*Extract*
Sunday, September 11, 2011

Red Velvet Cupcakes

You know what's funny? This is the first time I'm posting a cupcake recipe! That seems crazy. But it turns out I've just made muffins up until this point. Weird.

Red Velvet Cupcakes by freshfromthe.com

But the time has come! I was up home in Portland this past week and was put in charge of making "some kind of cake or dessert" for a family/birthday get together thing. Having never made red velvet anything before, it seemed the perfect opportunity!

Because everyone loves red velvet. It's sort of a thing right now, you know? Not too chocolately, but not totally vanilla. A crowd pleaser, it is.



But can I tell you something about how frosting these things went? My mom and I, it turns out, have never used a frosting bag with the tip thing before. Attempts to make swirly big poofy tops with it went, let's just say, less than great. We'll blame it on the tip size being too small. Because that's just better than blaming it on ourselves, right?

So the cupcakes you are seeing here are the ones we just did with a frosting knife. I could've shown you how the others turned out, but... it's kind of embarrassing. Right, Mom?


Red Velvet Cupcakes

Ingredients
  • 2 1/2 cups all-purpose flour
  • 2 cups granulated sugar
  • 1 Tablespoon cocoa powder
  • 1 teaspoon salt
  • 1 teaspoon baking soda
  • 2 large eggs
  • 1 1/2 cups oil
  • 1 cup buttermilk
  • 1 Tablespoon white vinegar
  • 1 teaspoon vanilla extract
  • 2 ounces red food coloring
Cooking Directions
  1. Preheat oven to 325 degrees F.

*Extracted page text data*
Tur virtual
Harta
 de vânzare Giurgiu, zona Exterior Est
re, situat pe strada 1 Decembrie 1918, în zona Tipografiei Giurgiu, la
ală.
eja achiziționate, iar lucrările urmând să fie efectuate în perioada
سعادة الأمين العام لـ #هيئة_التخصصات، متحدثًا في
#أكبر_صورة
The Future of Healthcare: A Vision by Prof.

==

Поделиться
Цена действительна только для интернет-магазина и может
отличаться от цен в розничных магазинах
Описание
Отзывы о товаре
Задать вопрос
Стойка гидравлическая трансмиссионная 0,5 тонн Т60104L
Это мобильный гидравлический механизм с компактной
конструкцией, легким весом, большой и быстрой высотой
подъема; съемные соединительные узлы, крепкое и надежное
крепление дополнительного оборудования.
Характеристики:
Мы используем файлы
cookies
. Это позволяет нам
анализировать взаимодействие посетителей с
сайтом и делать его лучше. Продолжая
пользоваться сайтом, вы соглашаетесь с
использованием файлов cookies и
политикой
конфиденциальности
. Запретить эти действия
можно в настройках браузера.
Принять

---

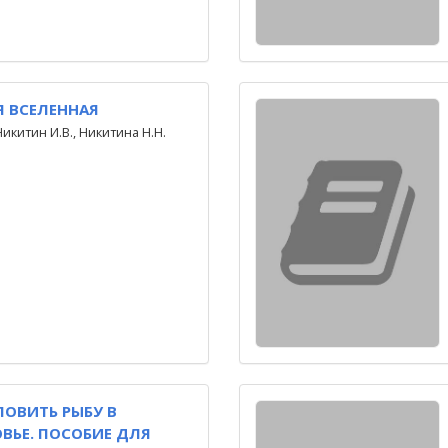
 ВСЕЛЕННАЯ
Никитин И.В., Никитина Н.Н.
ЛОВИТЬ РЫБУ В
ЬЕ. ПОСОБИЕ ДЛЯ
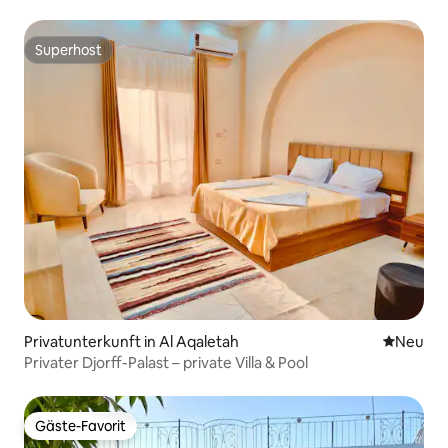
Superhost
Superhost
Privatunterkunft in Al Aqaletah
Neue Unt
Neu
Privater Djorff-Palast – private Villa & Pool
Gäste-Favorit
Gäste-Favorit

*Problem to solve*
Resume the red velvet cupcake recipe after its first direction, "Preheat oven to 325 degrees F."

*Output below*
  2. Lightly stir eggs in a medium bowl with a wire whisk. Add remaining liquid ingredients and stir together with whisk until blended. Set aside.
  3. Place all the dry ingredients in your mixing bowl and stir together with another wire whisk.
  4. Add wet ingredients to the dry ingredients and mix on medium-high for about a minute or until completely combined.
  5. Pour into prepared muffin pans. Should make two dozen.
  6. Place in the oven for 20-25 minutes until you stick a skewer in the center and it comes out clean. Let sit for ten minutes and remove to a cooling rack to cool completely before you get to the frosting.

Cream Cheese Frosting

Ingredients
  • 8 ounces cream cheese, cold
  • 1/2 cup (1 stick) unsalted butter, room temperature
  • 1 teaspoon vanilla extract
  • 4 2/3 cups powdered sugar, sifted
Cooking Directions
  1. Beat the powdered sugar and butter together in the bowl of a stand mixer fit with a paddle attachment. Mix on medium-slow speed until it comes together and is well mixed.
  2. Add the cream cheese all at once and beat on medium to medium-high until incorporated.
  3. Turn the mixer to medium-high and beat for 5 minutes, or until the frosting becomes light and fluffy. Do not over-beat as the frosting can quickly become runny.

In photos:


 Liquids before the food coloring.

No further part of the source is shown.